If swimming’s more their thing, operator Health and Fitness Travel suggests a trip to The BodyHoliday in Saint Lucia, which has collaborated with British Olympic champion swimmer Keri-Anne Payne to come up with an intensive two-week WellFit bootcamp dedicated to getting fit (runs from October 30-November 13). Keri-Anne will also be on hand to coach a five-day SwimFit course to help guests improve technique, efficiency and speed, and share some stories from Rio, where she is competing this year, too. Rooms start from $550 per night during WellFit.
Tui Blue, Palm Gardens, Turkey
Tui ‘s latest all-inclusive hotel concept Tui Blue combines healthy eating and fitness.
“The idea is to have a healthier attitude towards holidays and we found there is a demand for it across Europe,” says Artur Gerber, managing director for Tui Blue.
Palm Garden opened on the Turkish Riviera in May, following Sarigerme Park on Turkey’s Aegean coast.
Further openings are planned for Schladming, Austria and Fleesensee, Germany by the end of the year, and Castelfalfi in Italy for next spring.

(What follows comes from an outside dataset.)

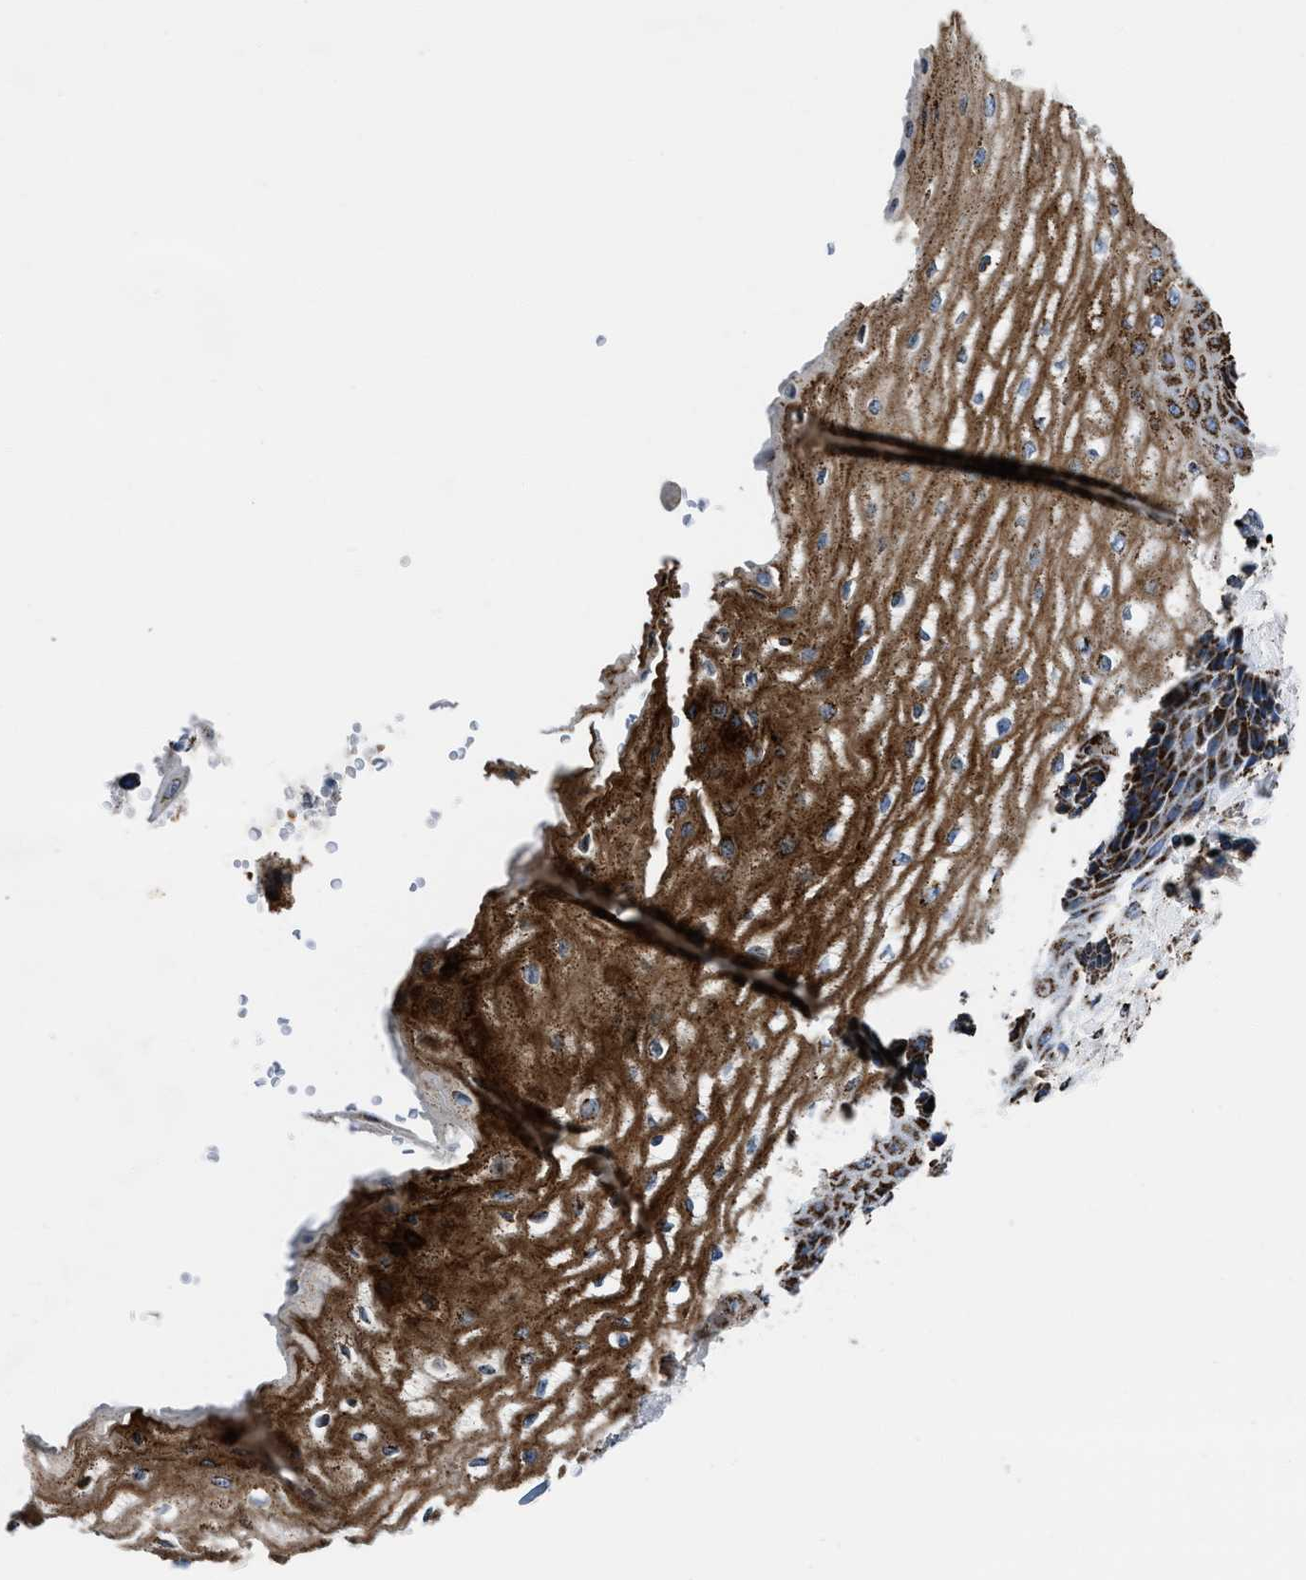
{"staining": {"intensity": "strong", "quantity": ">75%", "location": "cytoplasmic/membranous"}, "tissue": "esophagus", "cell_type": "Squamous epithelial cells", "image_type": "normal", "snomed": [{"axis": "morphology", "description": "Normal tissue, NOS"}, {"axis": "topography", "description": "Esophagus"}], "caption": "A histopathology image of esophagus stained for a protein reveals strong cytoplasmic/membranous brown staining in squamous epithelial cells. Using DAB (brown) and hematoxylin (blue) stains, captured at high magnification using brightfield microscopy.", "gene": "NSD3", "patient": {"sex": "male", "age": 54}}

The brand’s Bluefit programme combines wellness, fitness and nutrition: spinning classes, yoga on the beach and group fitness sessions are part of the all-inclusive package, along with vegan and vegetarian options at the buffet.
“At this resort you can eat at the à la carte restaurant, experience the beach breakfast, and take part in the beach barbecue,” says Gerber.
Guests can also pay extra for a personal trainer, who can even accompany them to the buffet to advise on nutrition.